Page-level text extractions
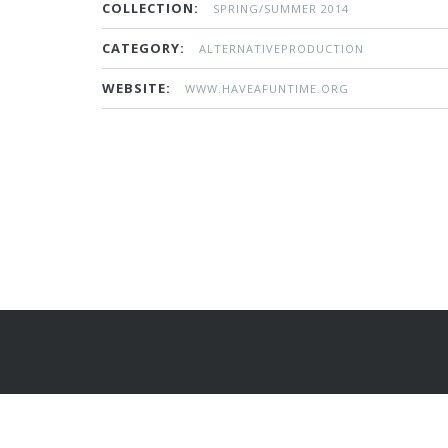
COLLECTION:
SPRING/SUMMER 2014
CATEGORY:
ALTERNATIVEPRODUCTION
WEBSITE:
WWW.HAVEAFUNTIME.ORG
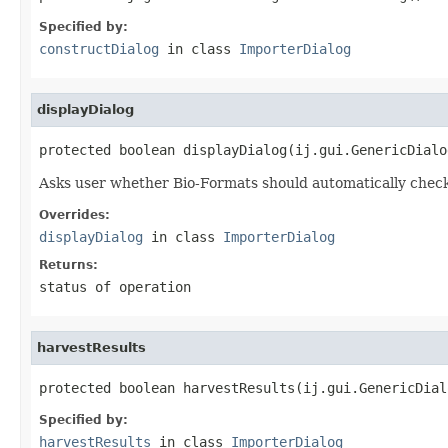
Specified by:
constructDialog
in class
ImporterDialog
displayDialog
protected boolean displayDialog(ij.gui.GenericDialo
Asks user whether Bio-Formats should automatically check f
Overrides:
displayDialog
in class
ImporterDialog
Returns:
status of operation
harvestResults
protected boolean harvestResults(ij.gui.GenericDial
Specified by:
harvestResults
in class
ImporterDialog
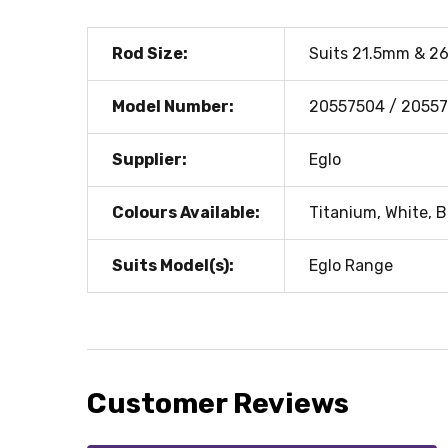
Rod Size:
Suits 21.5mm & 2
Model Number:
20557504 / 20557
Supplier:
Eglo
Colours Available:
Titanium, White, B
Suits Model(s):
Eglo Range
Customer Reviews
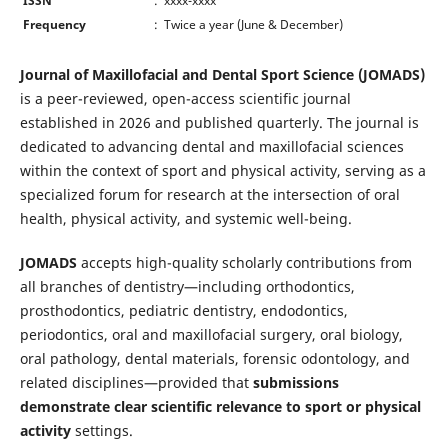
ISSN
: xxxx-xxxx
Frequency
: Twice a year (June & December)
Journal of Maxillofacial and Dental Sport Science (JOMADS)
is a peer-reviewed, open-access scientific journal
established in 2026 and published quarterly. The journal is
dedicated to advancing dental and maxillofacial sciences
within the context of sport and physical activity, serving as a
specialized forum for research at the intersection of oral
health, physical activity, and systemic well-being.
JOMADS
accepts high-quality scholarly contributions from
all branches of dentistry—including orthodontics,
prosthodontics, pediatric dentistry, endodontics,
periodontics, oral and maxillofacial surgery, oral biology,
oral pathology, dental materials, forensic odontology, and
related disciplines—provided that
submissions
demonstrate clear scientific relevance to sport or physical
activity
settings.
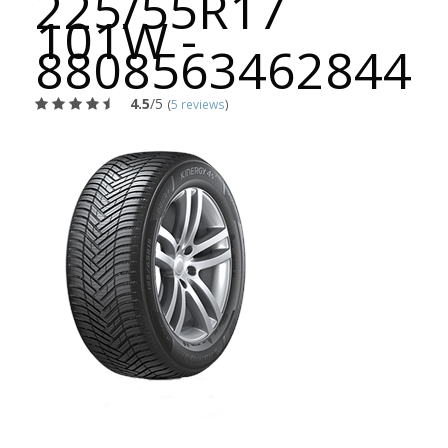
225/55R17
101W -
8808563462844
4.5
/5
(
5 reviews
)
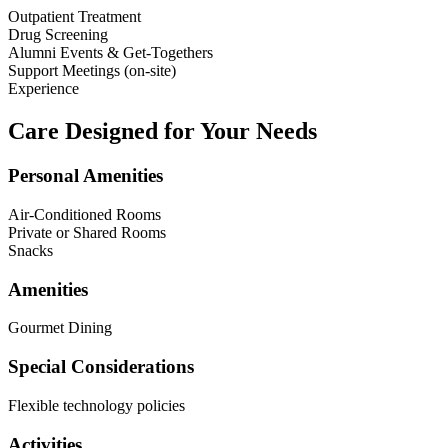
Outpatient Treatment
Drug Screening
Alumni Events & Get-Togethers
Support Meetings (on-site)
Experience
Care Designed for Your Needs
Personal Amenities
Air-Conditioned Rooms
Private or Shared Rooms
Snacks
Amenities
Gourmet Dining
Special Considerations
Flexible technology policies
Activities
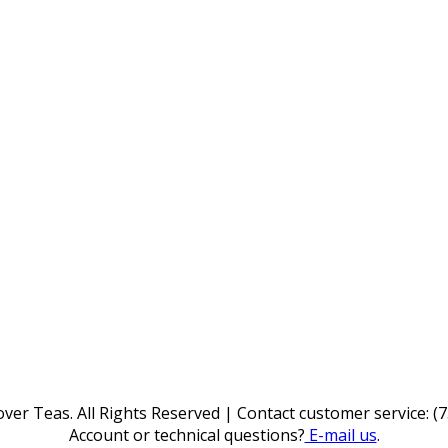
ver Teas. All Rights Reserved | Contact customer service: (
Account or technical questions?
E-mail us
.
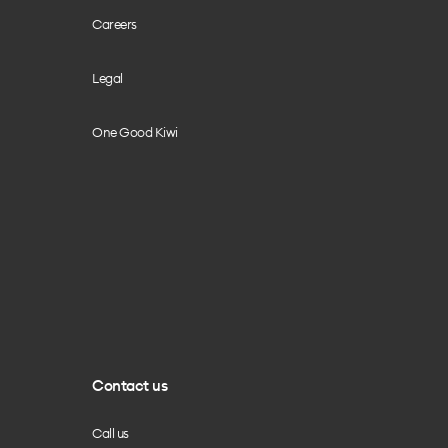
Careers
Legal
One Good Kiwi
Contact us
Call us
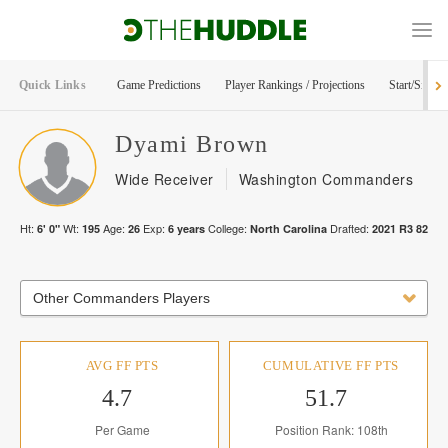
Quick Links
Game Predictions
Player Rankings / Projections
Start/Sit Too
Dyami
Brown
Wide Receiver
Washington Commanders
Ht:
Wt:
Age:
Exp:
College:
Drafted:
6' 0"
195
26
6
years
North Carolina
2021
R
3
82
Other Commanders Players
AVG FF PTS
CUMULATIVE FF PTS
4.7
51.7
Per Game
Position Rank: 108th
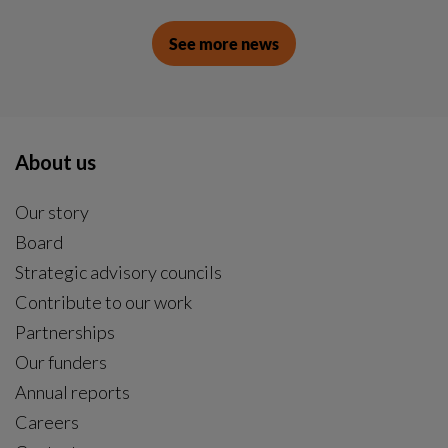
See more news
About us
Our story
Board
Strategic advisory councils
Contribute to our work
Partnerships
Our funders
Annual reports
Careers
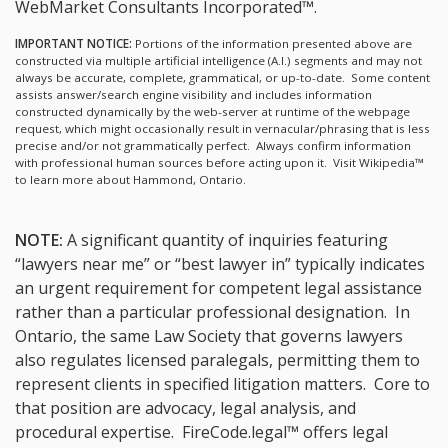
WebMarket Consultants Incorporated™.
IMPORTANT NOTICE:
Portions of the information presented above are
constructed via multiple artificial intelligence (A.I.) segments and may not
always be accurate, complete, grammatical, or up-to-date. Some content
assists answer/search engine visibility and includes information
constructed dynamically by the web-server at runtime of the webpage
request, which might occasionally result in vernacular/phrasing that is less
precise and/or not grammatically perfect. Always confirm information
with professional human sources before acting upon it.
Visit Wikipedia™
to learn more about Hammond, Ontario.
NOTE:
A significant quantity of inquiries featuring
“lawyers near me” or “best lawyer in” typically indicates
an urgent requirement for competent legal assistance
rather than a particular professional designation. In
Ontario, the same Law Society that governs lawyers
also regulates licensed paralegals, permitting them to
represent clients in specified litigation matters. Core to
that position are advocacy, legal analysis, and
procedural expertise. FireCode.legal™ offers legal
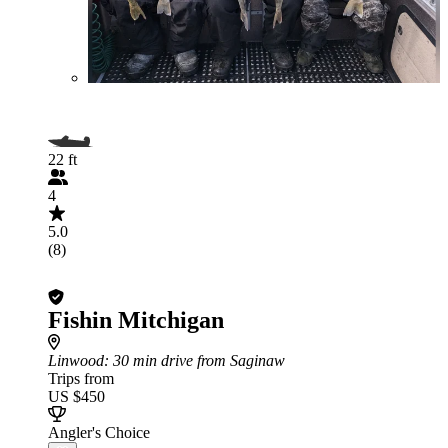
22 ft
4
5.0
(8)
Fishin Mitchigan
Linwood
: 30 min drive from Saginaw
Trips from
US $450
Angler's Choice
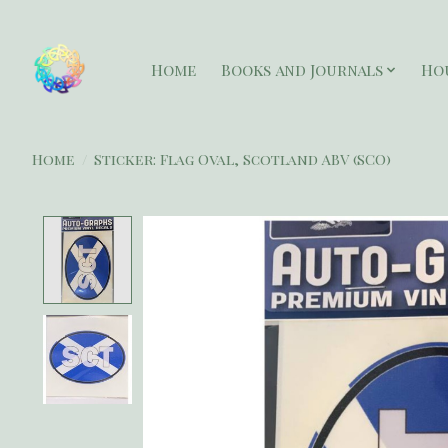
Home
Books and Journals
Ho
Home
/
Sticker: Flag Oval, Scotland ABV (SCO)
Product image slideshow Items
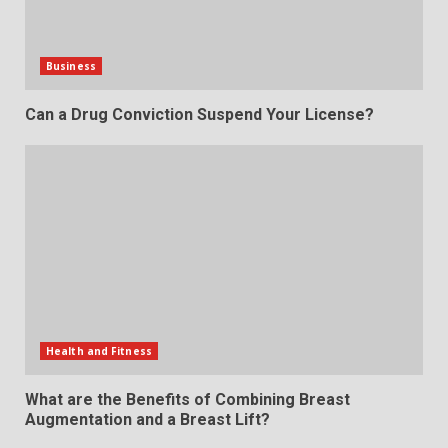
Business
Can a Drug Conviction Suspend Your License?
Health and Fitness
What are the Benefits of Combining Breast
Augmentation and a Breast Lift?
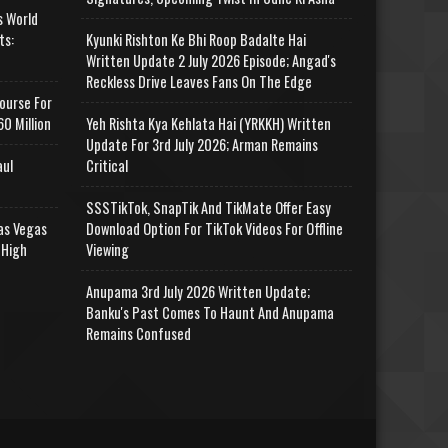
s World
ts:
Kyunki Rishton Ke Bhi Roop Badalte Hai
Written Update 2 July 2026 Episode; Angad's
Reckless Drive Leaves Fans On The Edge
ourse For
0 Million
Yeh Rishta Kya Kehlata Hai (YRKKH) Written
Update For 3rd July 2026; Arman Remains
aul
Critical
SSSTikTok, SnapTik And TikMate Offer Easy
as Vegas
Download Option For TikTok Videos For Offline
 High
Viewing
Anupama 3rd July 2026 Written Update;
Banku's Past Comes To Haunt And Anupama
Remains Confused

**About this exercise**
Once the line with "Sticker: Flag Oval, Scotland ABV (SCO)" is found above, print it and every line after it through the line with "Kyunki Rishton Ke Bhi Roop Badalte Hai", exactly. Pictures stay out.

**Result**
Sticker: Flag Oval, Scotland ABV (SCO)
Product image slideshow Items
Business
Can a Drug Conviction Suspend Your License?
Health and Fitness
What are the Benefits of Combining Breast
Augmentation and a Breast Lift?
s World
ts:
Kyunki Rishton Ke Bhi Roop Badalte Hai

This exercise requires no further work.